Workflow:Web Archiving Quality Assurance (QA) Workflow

From COPTR
Jump to navigation Jump to search
Web Archiving Quality Assurance (QA) Workflow
Status:Production
Tools:
Input:Live website content.
Output:Archived website content served from WARC files.
Organisation:The National Archives (UK), UK Government Web Archive

Workflow Description

UK Government Web Archive Quality Assurance (QA) Workflow


Pre-crawl checks

A report is produced from WAMDB, our management database, listing all the websites due to be crawled the following month along with useful information held in the database about each site. The list is divided between the web archiving team. The team runs through a list of checks on each website. The aim is to ensure the information we send to the crawler is as complete as possible, so the crawl is ‘right first time’. This helps to avoid additional work and temporal problems which can occur if content is added to the archive later (patching).

Checks include:

  • Is the entry url (seed) for the site correct?
  • Is the site still being updated or is it ‘dormant’. If it’s not been updated since the previous crawl we’ll postpone the crawl.
  • Is there an XML sitemap?
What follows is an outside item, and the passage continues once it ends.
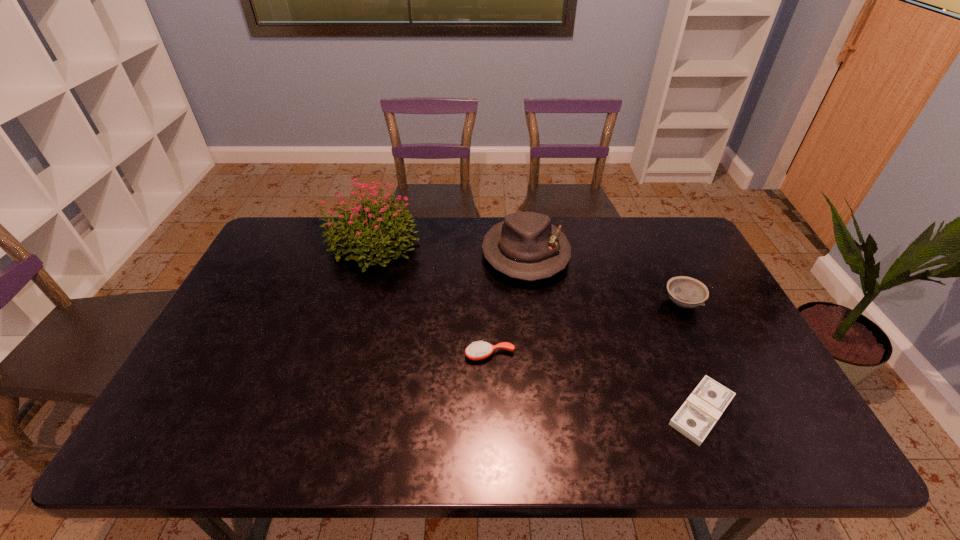
Image resolution: width=960 pixels, height=540 pixels. Find the location of `free point that satisfies the following two spatial constraints: 1. on the decorative side of the fourth shortest object; 2. on the right side of the shortest object`. free point that satisfies the following two spatial constraints: 1. on the decorative side of the fourth shortest object; 2. on the right side of the shortest object is located at coordinates (544, 411).

Locate an element on the screen. The width and height of the screenshot is (960, 540). vacant area that satisfies the following two spatial constraints: 1. on the decorative side of the second tallest object; 2. on the left side of the shortest object is located at coordinates (544, 411).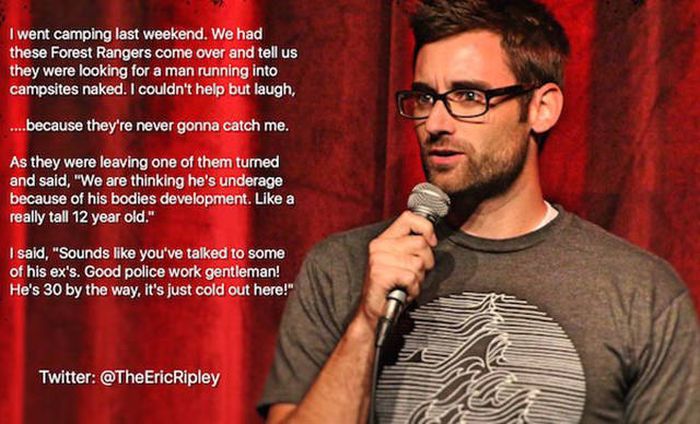
The width and height of the screenshot is (700, 424). I want to click on red curtain, so click(346, 191).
Has it changed since the last crawl?
  • Update pagination patterns – web crawlers are set to capture sites to a specific number of ‘hops’ from the homepage, if the number of pages in a section is bigger than the number of ‘hops’ we send those links as additional seeds for the crawler.
  • Check for new pagination patterns.
  • Check for content hosted third party locations (eg. downloads, images).
  • Has site been redesigned since previous crawl?
  • Are there any specific checks we need to do or information we need to provide at crawl time?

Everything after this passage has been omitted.